_WHAT TO DO_
Show each line of the records below where the word "with" occurs.

_DATA FOR THIS TASK_
Segment Open

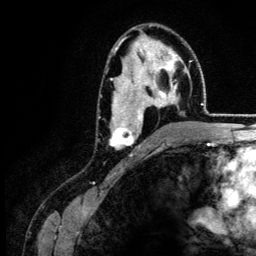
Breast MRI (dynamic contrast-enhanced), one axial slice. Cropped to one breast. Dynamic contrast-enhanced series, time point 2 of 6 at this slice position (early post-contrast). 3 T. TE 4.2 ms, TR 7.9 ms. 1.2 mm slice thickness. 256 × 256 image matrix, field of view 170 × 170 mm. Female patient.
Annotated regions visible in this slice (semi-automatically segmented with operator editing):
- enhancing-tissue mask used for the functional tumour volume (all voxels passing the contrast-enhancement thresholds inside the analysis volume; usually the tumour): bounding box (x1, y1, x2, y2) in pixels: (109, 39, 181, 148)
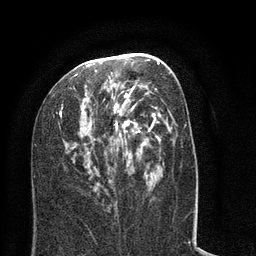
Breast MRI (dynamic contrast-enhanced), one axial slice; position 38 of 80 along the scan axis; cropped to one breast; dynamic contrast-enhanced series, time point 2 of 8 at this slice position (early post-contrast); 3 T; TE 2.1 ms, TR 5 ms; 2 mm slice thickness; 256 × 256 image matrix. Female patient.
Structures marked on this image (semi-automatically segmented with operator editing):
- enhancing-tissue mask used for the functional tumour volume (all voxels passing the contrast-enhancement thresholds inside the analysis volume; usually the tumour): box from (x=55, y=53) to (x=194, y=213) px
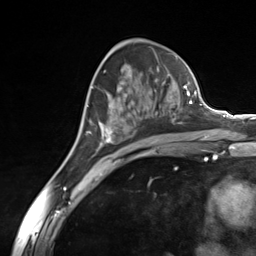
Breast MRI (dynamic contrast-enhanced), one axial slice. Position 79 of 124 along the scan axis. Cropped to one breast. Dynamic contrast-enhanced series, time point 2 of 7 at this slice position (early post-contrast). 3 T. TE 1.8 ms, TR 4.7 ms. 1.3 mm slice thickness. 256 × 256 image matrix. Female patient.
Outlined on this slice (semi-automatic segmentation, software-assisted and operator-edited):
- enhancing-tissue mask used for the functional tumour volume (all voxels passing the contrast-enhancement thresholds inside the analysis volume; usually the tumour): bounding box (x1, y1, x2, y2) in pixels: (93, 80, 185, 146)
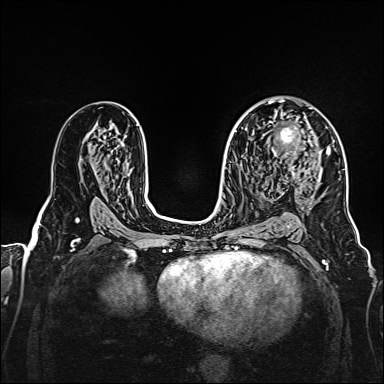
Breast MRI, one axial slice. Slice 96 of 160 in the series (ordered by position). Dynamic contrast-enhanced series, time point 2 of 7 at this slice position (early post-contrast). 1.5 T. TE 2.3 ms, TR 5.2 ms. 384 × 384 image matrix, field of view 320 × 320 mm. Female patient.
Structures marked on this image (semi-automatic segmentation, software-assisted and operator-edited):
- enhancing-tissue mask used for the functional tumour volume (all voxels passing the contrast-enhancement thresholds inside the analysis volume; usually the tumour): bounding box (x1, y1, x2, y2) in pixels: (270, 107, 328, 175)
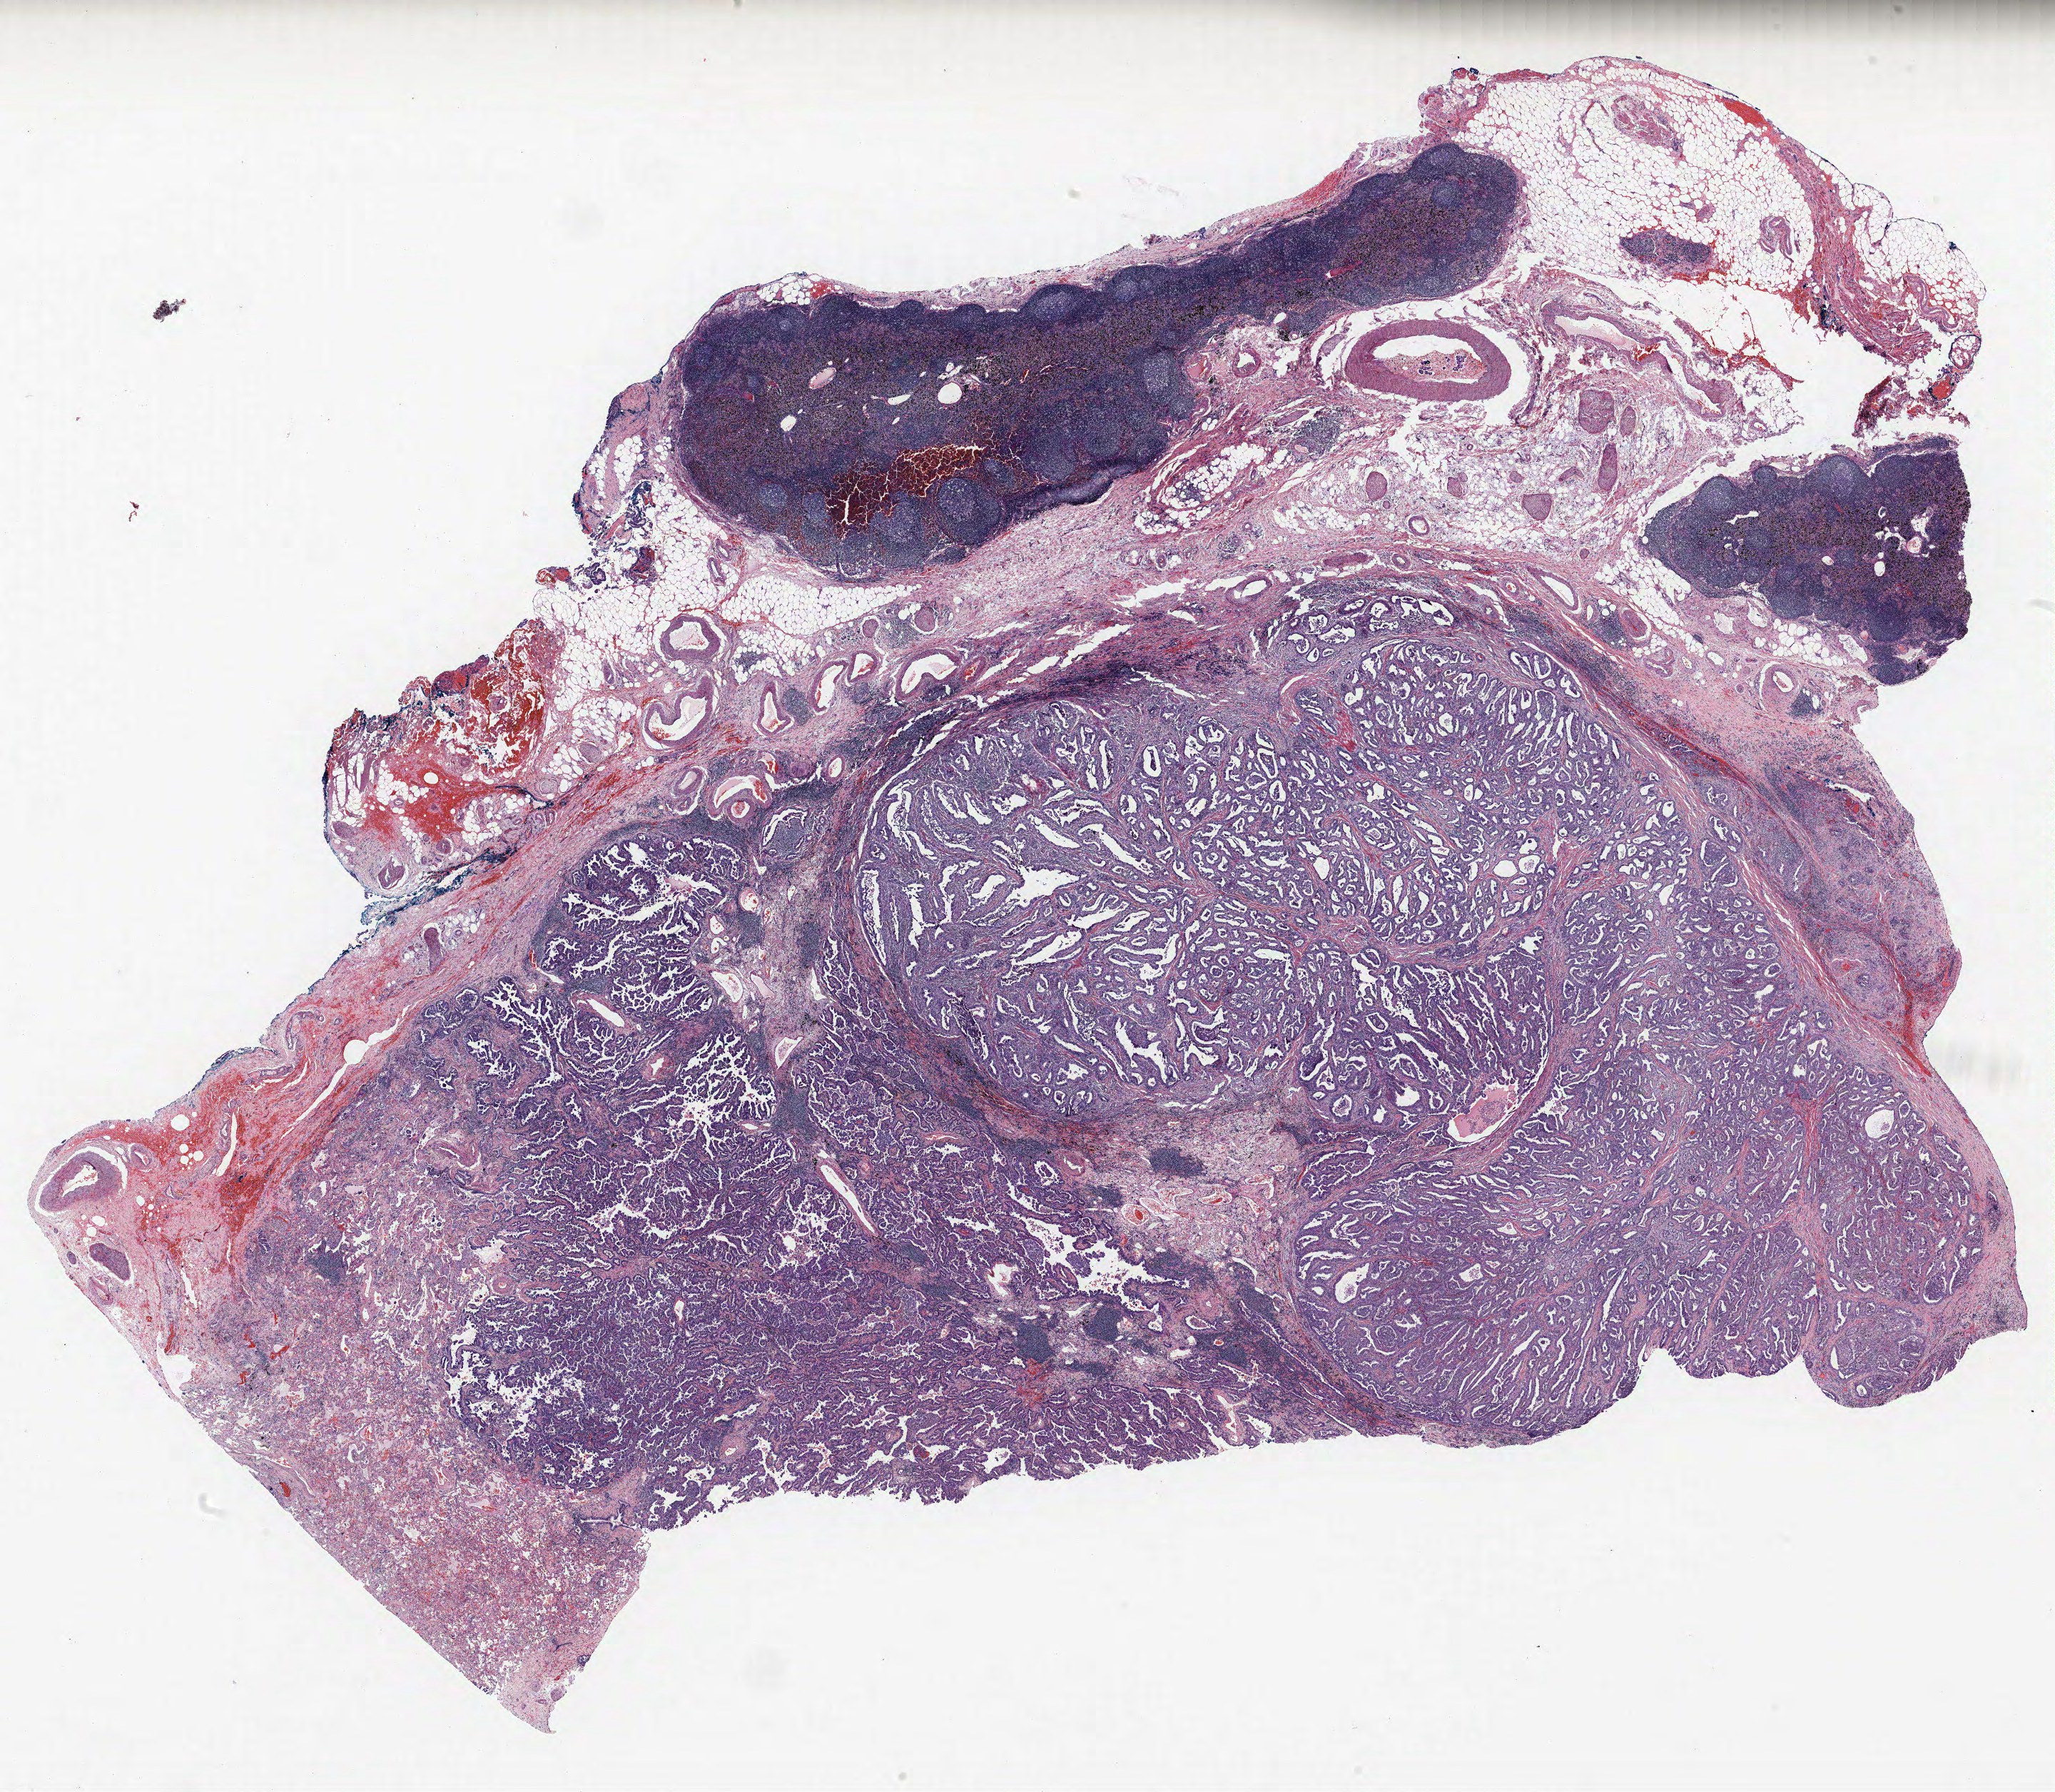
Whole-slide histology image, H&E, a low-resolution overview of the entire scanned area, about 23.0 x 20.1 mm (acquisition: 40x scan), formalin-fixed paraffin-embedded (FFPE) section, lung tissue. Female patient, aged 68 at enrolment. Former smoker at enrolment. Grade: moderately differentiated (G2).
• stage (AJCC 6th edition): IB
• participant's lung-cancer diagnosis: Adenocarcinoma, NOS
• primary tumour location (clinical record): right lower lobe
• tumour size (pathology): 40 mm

Segment Closed

_OUTPUT BELOW_
Annotated regions visible in this slice (semi-automatically segmented with operator editing):
Structures marked on this image (semi-automatically segmented with operator editing):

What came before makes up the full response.